◆ EXERCISE AIM
Summarize the profile of Jacoby & Meyers below in two sentences.

◆ SELECTED EXTRACT
Jacoby & Meyers
- Headquarters: Los Angeles, California
- No. of offices: 130+
- No. of attorneys: 300+
- Major practice areas: Personal injury, product liability, etc.
- Date founded: 1972; 54 years ago
- Founder: Leonard Jacoby; Stephen Meyers;
- Company type: Partnership (United States)
- Website: Company website

= Jacoby & Meyers =

American law firm

Jacoby & Meyers is an American law firm established as a partnership by Leonard Jacoby (1942–2026) and Stephen Meyers (1943–1996). They were pioneers of television advertising campaigns to build exposure and awareness of the firm, growing from a single storefront to as many as 150 offices in Arizona, California, Connecticut, New Jersey, New York, and Pennsylvania. It now has more than 300 attorneys practicing law in all 50 states.

◆ DATA EXCERPTS
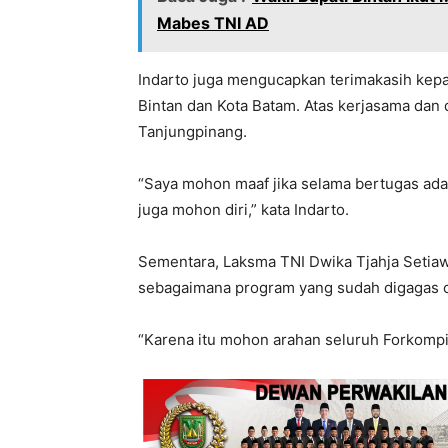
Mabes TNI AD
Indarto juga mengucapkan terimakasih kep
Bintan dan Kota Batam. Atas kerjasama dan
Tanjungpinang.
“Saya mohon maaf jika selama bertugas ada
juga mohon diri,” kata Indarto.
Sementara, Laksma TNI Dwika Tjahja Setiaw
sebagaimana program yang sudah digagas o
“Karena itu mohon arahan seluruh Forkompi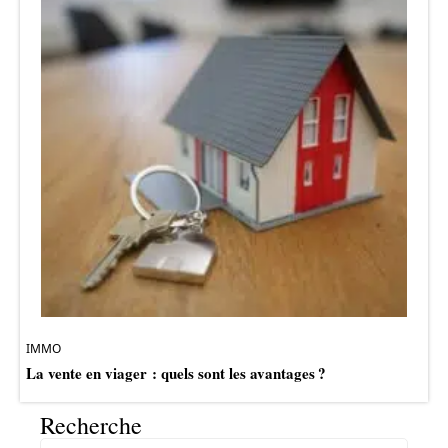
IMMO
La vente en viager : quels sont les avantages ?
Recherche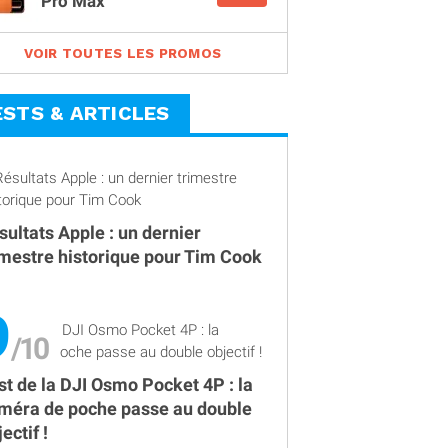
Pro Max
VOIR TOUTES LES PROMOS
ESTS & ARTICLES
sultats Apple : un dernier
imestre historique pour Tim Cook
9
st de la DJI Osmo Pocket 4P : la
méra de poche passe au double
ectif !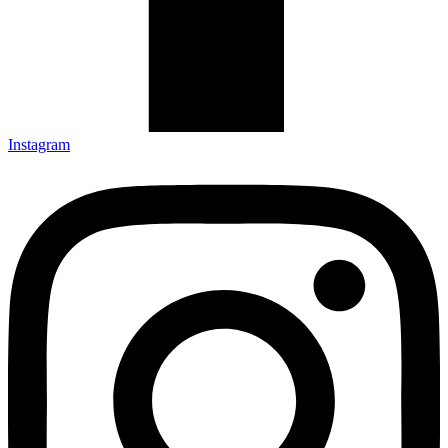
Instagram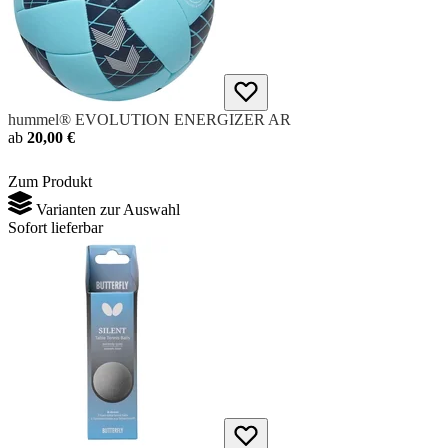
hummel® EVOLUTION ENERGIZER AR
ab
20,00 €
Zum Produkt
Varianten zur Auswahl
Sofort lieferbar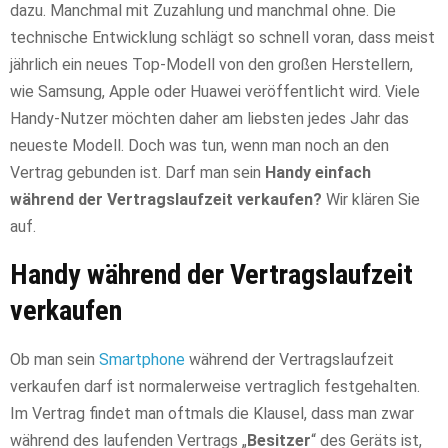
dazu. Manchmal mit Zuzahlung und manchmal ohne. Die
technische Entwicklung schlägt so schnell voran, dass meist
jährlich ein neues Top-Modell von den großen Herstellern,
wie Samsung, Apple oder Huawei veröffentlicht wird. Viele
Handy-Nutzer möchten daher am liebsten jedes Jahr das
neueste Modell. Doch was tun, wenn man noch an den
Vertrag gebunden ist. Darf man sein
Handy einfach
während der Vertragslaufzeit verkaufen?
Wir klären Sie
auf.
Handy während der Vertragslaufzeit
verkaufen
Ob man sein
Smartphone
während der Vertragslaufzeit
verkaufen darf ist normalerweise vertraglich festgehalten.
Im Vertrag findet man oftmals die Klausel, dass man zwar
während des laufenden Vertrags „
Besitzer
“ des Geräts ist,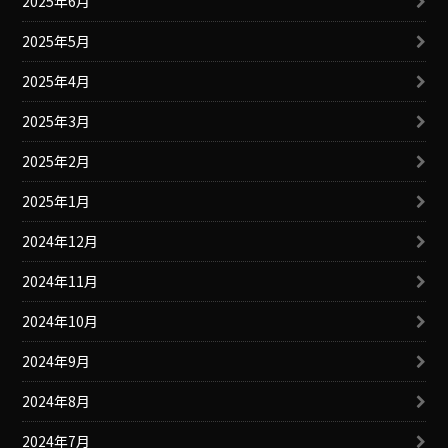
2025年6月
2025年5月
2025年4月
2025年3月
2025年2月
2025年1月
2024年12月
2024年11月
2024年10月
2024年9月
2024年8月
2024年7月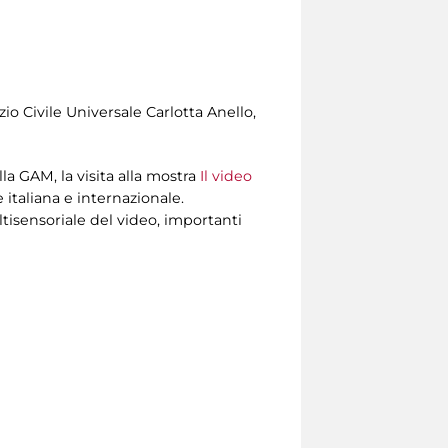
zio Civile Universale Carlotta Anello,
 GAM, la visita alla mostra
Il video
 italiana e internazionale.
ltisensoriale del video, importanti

--

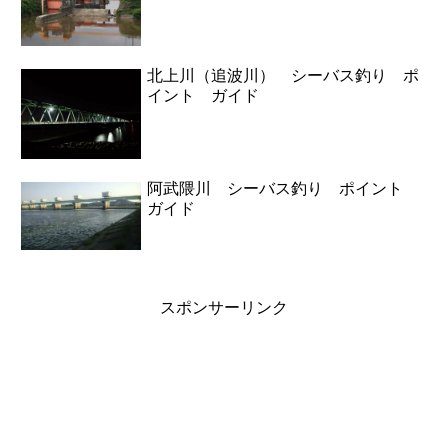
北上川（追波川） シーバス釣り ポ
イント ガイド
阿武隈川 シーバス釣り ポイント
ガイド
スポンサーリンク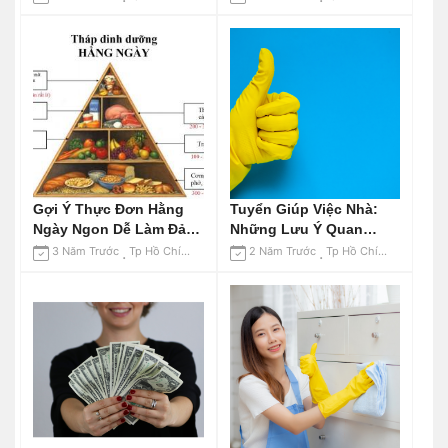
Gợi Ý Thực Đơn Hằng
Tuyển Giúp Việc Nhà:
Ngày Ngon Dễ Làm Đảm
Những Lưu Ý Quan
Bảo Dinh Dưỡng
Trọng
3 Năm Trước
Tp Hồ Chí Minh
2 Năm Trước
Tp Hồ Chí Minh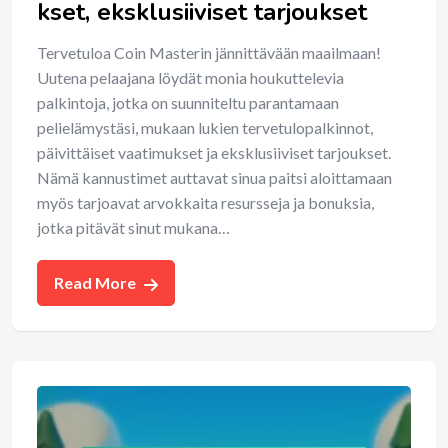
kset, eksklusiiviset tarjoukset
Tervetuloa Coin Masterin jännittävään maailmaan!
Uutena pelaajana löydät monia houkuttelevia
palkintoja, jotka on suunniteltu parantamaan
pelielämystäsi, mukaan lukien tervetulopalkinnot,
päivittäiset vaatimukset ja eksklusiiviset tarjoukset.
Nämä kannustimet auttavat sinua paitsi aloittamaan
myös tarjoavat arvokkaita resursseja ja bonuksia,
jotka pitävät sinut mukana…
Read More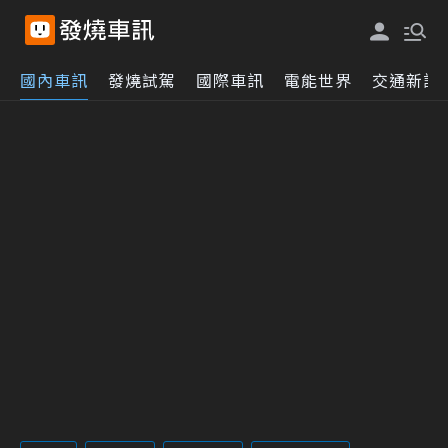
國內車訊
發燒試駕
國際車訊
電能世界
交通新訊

...

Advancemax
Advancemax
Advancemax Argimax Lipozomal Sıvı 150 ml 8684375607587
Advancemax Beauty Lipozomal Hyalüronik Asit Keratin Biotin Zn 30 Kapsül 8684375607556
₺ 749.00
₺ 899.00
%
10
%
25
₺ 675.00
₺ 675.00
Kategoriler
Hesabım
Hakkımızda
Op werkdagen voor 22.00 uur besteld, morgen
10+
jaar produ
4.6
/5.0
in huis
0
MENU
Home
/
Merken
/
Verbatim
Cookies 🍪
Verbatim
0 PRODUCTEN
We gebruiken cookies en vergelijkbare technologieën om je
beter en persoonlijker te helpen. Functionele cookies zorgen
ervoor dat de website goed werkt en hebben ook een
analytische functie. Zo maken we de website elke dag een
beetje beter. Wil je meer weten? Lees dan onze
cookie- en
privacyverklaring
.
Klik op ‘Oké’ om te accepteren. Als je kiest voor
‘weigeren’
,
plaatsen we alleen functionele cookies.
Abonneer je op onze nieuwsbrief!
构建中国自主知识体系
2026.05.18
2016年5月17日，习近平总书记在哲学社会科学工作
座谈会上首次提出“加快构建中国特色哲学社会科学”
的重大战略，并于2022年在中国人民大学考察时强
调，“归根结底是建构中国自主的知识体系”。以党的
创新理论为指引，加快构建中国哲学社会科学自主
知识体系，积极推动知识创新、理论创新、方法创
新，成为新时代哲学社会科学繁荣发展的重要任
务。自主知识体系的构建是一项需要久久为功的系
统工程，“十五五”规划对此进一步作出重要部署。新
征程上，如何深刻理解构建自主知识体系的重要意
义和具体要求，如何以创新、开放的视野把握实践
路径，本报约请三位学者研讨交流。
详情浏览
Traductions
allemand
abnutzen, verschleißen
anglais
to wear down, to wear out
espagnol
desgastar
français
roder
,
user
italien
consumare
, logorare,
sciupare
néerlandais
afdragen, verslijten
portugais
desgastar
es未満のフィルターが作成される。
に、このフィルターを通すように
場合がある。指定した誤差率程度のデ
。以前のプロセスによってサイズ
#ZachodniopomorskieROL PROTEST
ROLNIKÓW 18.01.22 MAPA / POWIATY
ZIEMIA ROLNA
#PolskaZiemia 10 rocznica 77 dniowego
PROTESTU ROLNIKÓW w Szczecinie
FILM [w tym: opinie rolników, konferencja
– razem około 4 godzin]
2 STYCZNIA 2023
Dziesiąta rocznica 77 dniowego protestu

◆ ANSWER TO THE EXERCISE
Jacoby & Meyers is an American law firm headquartered in Los Angeles, California, founded in 1972 as a partnership by Leonard Jacoby and Stephen Meyers. The founders pioneered television advertising campaigns that helped the firm grow from a single storefront to as many as 150 offices in six states, and it now has more than 300 attorneys practicing law in all 50 states.